As a consultant working with other companies, we have already released a game with the Wharton School of Business designed to teach Entrepreneurship through a roleplaying exercise played in class. We have created an amazing trading card game for kids called Redakai which is coming out this summer along with a cartoon on Cartoon Network that we helped create and direct. We also have a fun skateboarding trading card game called SuperHeat which is releasing this summer and will be a huge feature at the X-Games this year.

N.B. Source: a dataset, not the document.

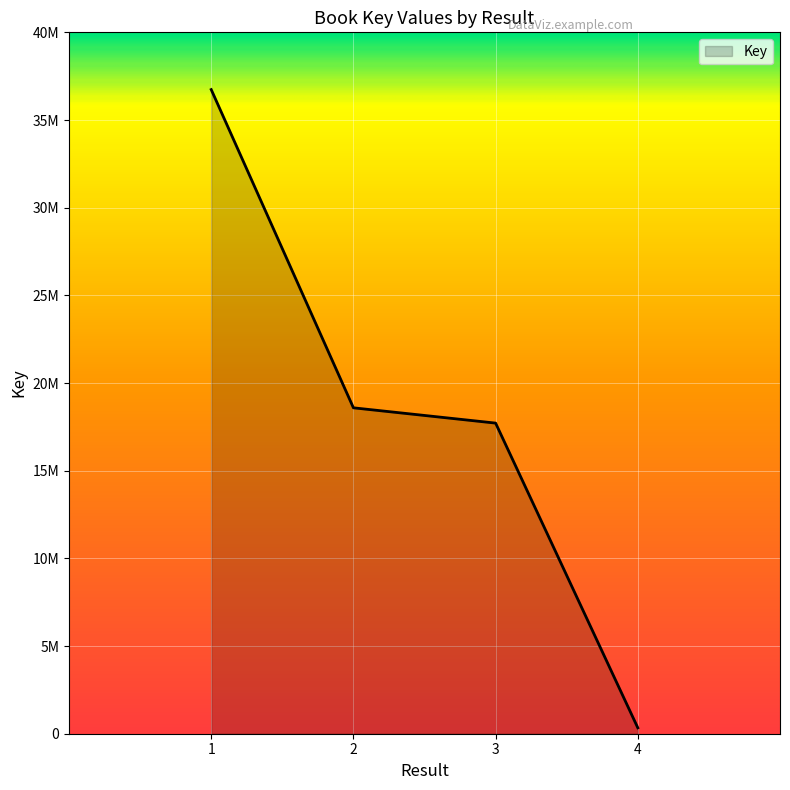

Which category has the lowest value across all series?

4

In addition to all of the above projects, we have several more as-yet-unannounced projects that run the spectrum from pure digital games designed for the core gamer audience to licensed toy-based games, to pre-school educational games. I personally love the challenge of designing games for different audiences and as you can see from the portfolio we’ve already put together in the short time we have been a company, I think we are on the right track. We now have several major companies looking to work with us to make games associated with their brand for marketing purposes and I think that there are a lot of exciting opportunities in the social and mobile gaming world to take the expertise we have developed in the traditional board and card game space and bring it to entirely new audiences.

GD: I had read that you’re one of the designers for the upcoming Redakai card game — could you tell us a little more about that?

JG: Redakai was a great challenge for us because we not only had to design a game, but we also had to help create a cartoon based around the game and to incorporate some amazing technology into the gameplay including 3-D cards, clear stackable gameplay, and custom animations built in to each card. Redakai is a game for kids, but we tried to make sure there was enough going on that parents and kids would have a great time playing together and so that kids could grow up with the game (we have both a basic and advanced way to play). Redakai will be available in hobby stores in June, on Cartoon Network starting in July, and in mass market retail in the US and Canada starting in August.

Ascension was a game I created for people like me and you – gamers who grew up playing traditional games and who don’t always have time to collect Magic cards or get a group together for Dungeons and Dragons. Ascension gives you a taste of that experience in one box and about 30-45 minutes a game. Redakai, however, is my attempt to create a whole new generation of gamer. Maybe 5 to 10 years from now I’ll sit down to play with someone who grew up on Redakai, moved on to Ascension, and then created a whole new generation of game that I can enjoy. Whether that game is a traditional board game, a smartphone game, or a hologram doesn’t really matter – the key for me is to keep the joy of gaming alive and well. I owe a lot of the adventures, success, and life-long friendships in my life to the day I picked up my first trading card game. I’ve done my job right if I get to create that same experience with people who play the games I’ve designed.

GD: Thanks for taking the time to answer a few questions!